■ WHAT IS REQUIRED ■
Within the listing below, filter for "Tickets" and copy every matching line.

■ EXERCISE INPUTS ■
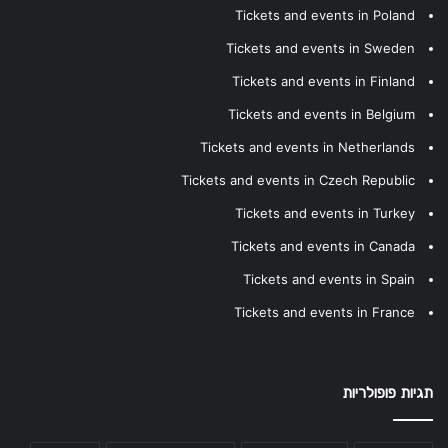
Tickets and events in Poland
Tickets and events in Sweden
Tickets and events in Finland
Tickets and events in Belgium
Tickets and events in Netherlands
Tickets and events in Czech Republic
Tickets and events in Turkey
Tickets and events in Canada
Tickets and events in Spain
Tickets and events in France
תגיות פופולריות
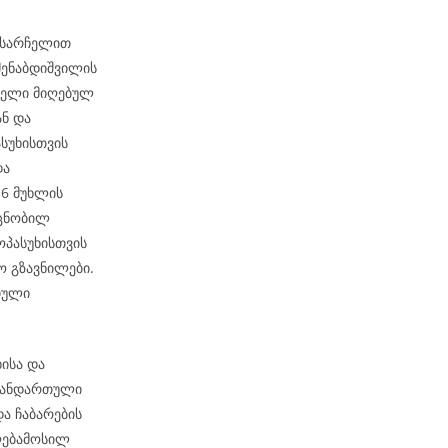
ო სარჩელით
მენაბდიშვილის
რჩელი მიღებულ
ან და
სუხისთვის
და
-6 მუხლის
 ცნობილ
ოპასუხისთვის
 გზავნილები.
თული
ისა და
 თანდართული
და ჩაბარების
ლებამოსილ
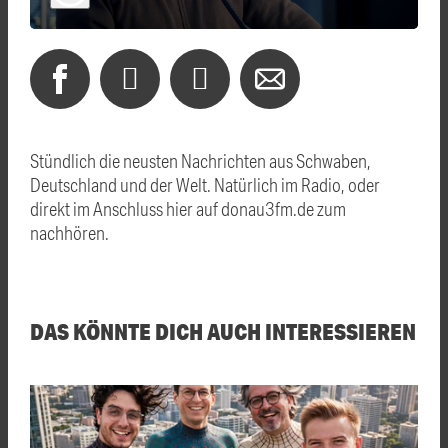
Stündlich die neusten Nachrichten aus Schwaben,
Deutschland und der Welt. Natürlich im Radio, oder
direkt im Anschluss hier auf donau3fm.de zum
nachhören.
DAS KÖNNTE DICH AUCH INTERESSIEREN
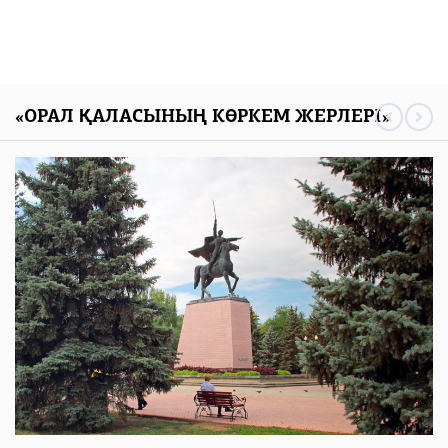
«ОРАЛ ҚАЛАСЫНЫҢ КӨРКЕМ ЖЕРЛЕРІ»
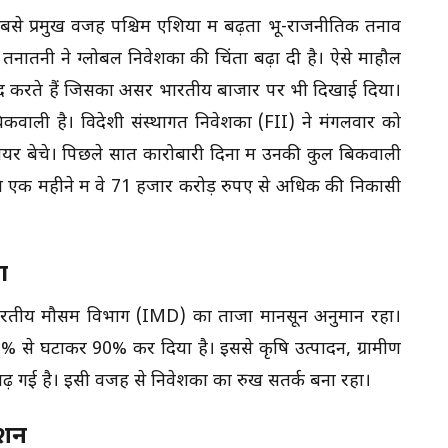
बसे प्रमुख वजह पश्चिम एशिया में बढ़ता भू-राजनीतिक तनाव
ातनी ने ग्लोबल निवेशकों की चिंता बढ़ा दी है। ऐसे माहौल
पसंद करते हैं जिसका असर भारतीय बाजार पर भी दिखाई दिया।
कवाली है। विदेशी संस्थागत निवेशकों (FII) ने मंगलवार को
यर बेचे। पिछले सात कारोबारी दिनों में उनकी कुल बिकवाली
े एक महीने में वे 71 हजार करोड़ रुपए से अधिक की निकासी
ा
ारतीय मौसम विभाग (IMD) का ताजा मानसून अनुमान रहा।
2% से घटाकर 90% कर दिया है। इससे कृषि उत्पादन, ग्रामीण
ढ़ गई है। इसी वजह से निवेशकों का रुख सतर्क बना रहा।
्शन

■ REPLY TO THE EXERCISE ■
Tickets and events in Poland
Tickets and events in Sweden
Tickets and events in Finland
Tickets and events in Belgium
Tickets and events in Netherlands
Tickets and events in Czech Republic
Tickets and events in Turkey
Tickets and events in Canada
Tickets and events in Spain
Tickets and events in France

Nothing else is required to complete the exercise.